Given passage Block Start

# Elizabeth,NJ-4yM-Shoulder cyst-ACO asking for help



## Myamom (Oct 10, 2005)

From: All Star Pets 

[email protected]

I got a call from Animal Control in Elizabeth, NJ this morning asking if I could take in a purebred Shepherd that has some sort of cyst on his shoulder that needs to be taken care of. This is shocking in of itself in that the ACOs at Elizabeth NEVER call about any dog so this one must be something special. They say the dog has a great temperament and they really would like to see him saved. The dog has been there for over a month now so time is of the essence. They kept him around hoping a rescue would step up to help - and they usually kill everything without batting an eye. Since I just took in the Rott with the nasty leg wound, I don't have a spot for this poor angel so any offers of help would be most appreciated. The ACO is guessing that the dog is about 4 years old (but take that with a grain of salt). Please call David at the Elizabeth pound at 908 820-4242 if you can help get this guy out of there. And if you could please let me know if he is saved I would appreciate it much.

please cross post widely.


Donna B
Executive Director
All Star Pet Rescue, Inc.
Linden, NJ 
http://www.allstar.petfinder.com


----------



## georgiapeach717 (Jan 28, 2010)

can we get a pic? i will post it out there too.


----------



## Myamom (Oct 10, 2005)

THANKS









Tried finding a website for this shelter to no avail.
emailed back to the rescue that sent out the plea to see if they can obtain a pic.


----------



## Myamom (Oct 10, 2005)

shelter has no website. rescue will try / ask if they will be allowed to take a pic. 
(I can be pm'd for further info)


----------



## shilohsmom (Jul 14, 2003)

removing my post, I was thinking of anyother place and was trying to provide you with their info. Sorry


----------



## Myamom (Oct 10, 2005)

No Rosa..(that shelter is in NC not NJ)
The rescue informed me that this shelter does not have a website...


----------



## TG (Dec 31, 2004)

I'll donate somethings towards his cyst removal if that will help the Jersey boy. He must be something special if they are trying to help him.


----------



## lfonseca (Dec 12, 2009)

Just spoke with David. This is an interesting case, he said the dog was picked up as a stray and they have identified the owner, but the owner has not returned their calls. He described the dog as a large, black & tan, maybe 5 - 6 years old. I asked about gray on the muzzle and he said he didn't have much. I'm looking for a dog under 2 years old, but if there is something I can do to help with this guy's rescue, I am in NJ. I'm not affiliated with any rescues, but will help with transport and keep him a few days until he can go into an approved foster. Just putting it out there.


----------



## Myamom (Oct 10, 2005)

GREAT NEWS! I got an email from Garden State German Shepherd Rescue - they are picking the dog up tomorrow along with another female Shep who is stuck in the pound. Thanks for all the crossposting - great save. Isn't it nice when this networking thing actually works!!!


Donna B
Executive Director
All Star Pet Rescue, Inc.
Linden, NJ 
http://www.allstar.petfinder.com


----------



## georgiapeach717 (Jan 28, 2010)

YAY!!! thats great news!!!


----------



## TG (Dec 31, 2004)

HURRAY!


----------



## kshort (Jun 4, 2004)

Thanks to everyone involved in networking and saving these two!!!


----------

Given passage Block End
Information supplied Block Start

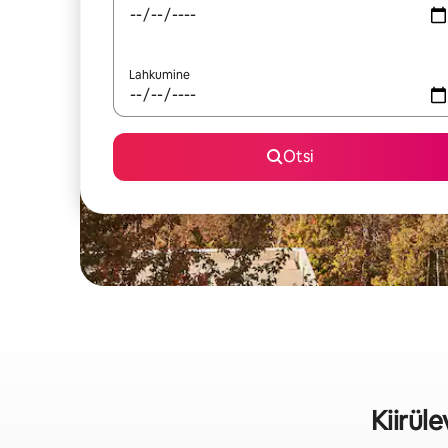
Lahkumine
Otsi
Kiirül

Information supplied Block End

**Activity**
According to the forum thread, which group will pick up the dog from the pound? Nothing in the lines is needed for this.

**Solution for this exercise**
Garden State German Shepherd Rescue.